Article Text
Abstract
Introduction The majority of women symptomatic of preterm labour (PTL) do not deliver within 1 week of presentation. Thus, interventions administered on the basis of symptoms will over treat a high proportion. Quantitative fetal fibronectin (qfFN) has predictive power to assess risk of spontaneous preterm birth.
Methods A predefined analysis of a prospective observational study of qfFN results obtained from women symptomatic of PTL (23+0–34+6 weeks’ gestation). The impact of varying qfFN thresholds to define administration of antenatal corticosteroids (n = 306) was modelled. The outcome measure was spontaneous delivery within 7 days of fFN testing.

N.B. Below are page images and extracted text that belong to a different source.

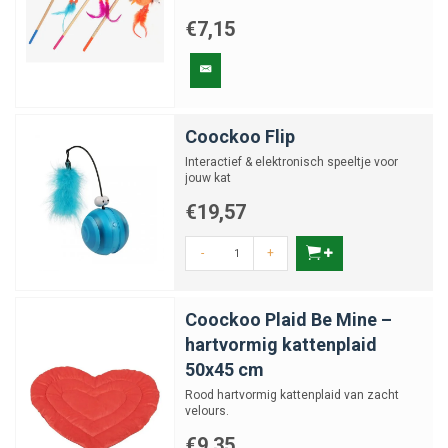
€7,15
Coockoo Flip
Interactief & elektronisch speeltje voor
jouw kat
€19,57
-
+
Coockoo Plaid Be Mine –
hartvormig kattenplaid
50x45 cm
Rood hartvormig kattenplaid van zacht
velours.
€9,35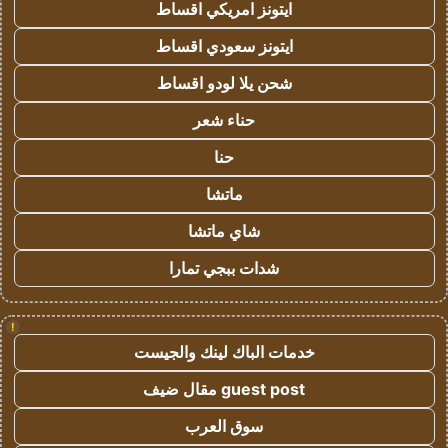
ايتونز امريكي اقساط
ايتونز سعودي اقساط
شحن يلا لودو اقساط
حناء شعر
حنا
ماتشا
شاي ماتشا
شدات ببجي تمارا
!
خدمات الباك لينك والجيست
guest post مقال ضيف
سوق العرب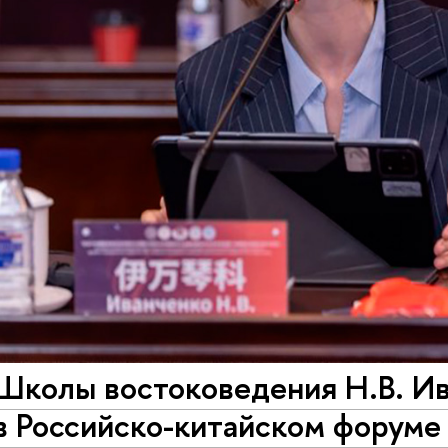
Школы востоковедения Н.В. Ив
в Российско-китайском форуме 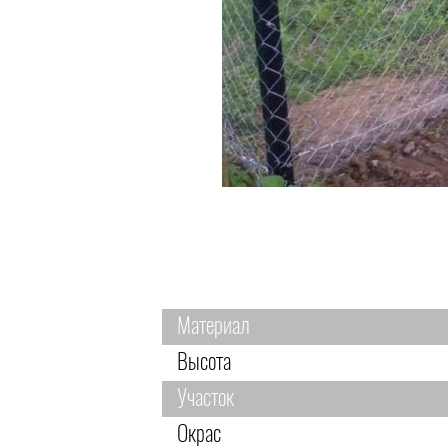
Материал
Высота
Участок
Окрас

Results Without consideration of qfFN concentration, the number needed to treat (NNT) to successfully administer steroids to one woman who delivered within 1 week of presentation was 77 (1540 to prevent one case of respiratory distress syndrome (RDS)), and 3 women would have delivered before receiving a full course. Utilising fFN thresholds of 10, 50, 200 and 500ng/ml to guide steroid administration reduced the NNT to 58, 28, 9 and 5 respectively; only one extra ‘case’ would have been missed at a threshold of ≥500 ng/ml. At ≥200 ng/ml, the NNT to prevent one RDS case reduces to 180.

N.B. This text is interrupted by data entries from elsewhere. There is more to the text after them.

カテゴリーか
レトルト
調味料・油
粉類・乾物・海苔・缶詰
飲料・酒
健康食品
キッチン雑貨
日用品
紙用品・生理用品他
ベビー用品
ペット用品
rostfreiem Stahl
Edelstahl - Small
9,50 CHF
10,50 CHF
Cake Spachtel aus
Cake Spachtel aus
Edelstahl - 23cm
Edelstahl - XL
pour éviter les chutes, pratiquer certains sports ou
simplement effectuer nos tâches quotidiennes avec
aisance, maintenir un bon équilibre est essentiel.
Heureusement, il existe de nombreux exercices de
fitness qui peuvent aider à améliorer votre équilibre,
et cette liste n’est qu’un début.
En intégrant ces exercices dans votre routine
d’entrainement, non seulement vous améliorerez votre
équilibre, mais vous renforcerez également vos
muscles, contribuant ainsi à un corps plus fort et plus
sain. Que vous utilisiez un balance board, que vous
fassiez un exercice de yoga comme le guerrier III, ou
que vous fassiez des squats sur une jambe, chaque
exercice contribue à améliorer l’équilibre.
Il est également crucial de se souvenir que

Conclusion The implementation of qfFN testing into clinical practice would facilitate more appropriate use of antenatal interventions such as steroids, tocolysis, hospital admission and in utero transfer. It enables targeted management of women symptomatic of PTL, reducing the potential harm caused by unnecessary intervention and requirements for repeated steroid dosing, and has cost saving implications for the NHS.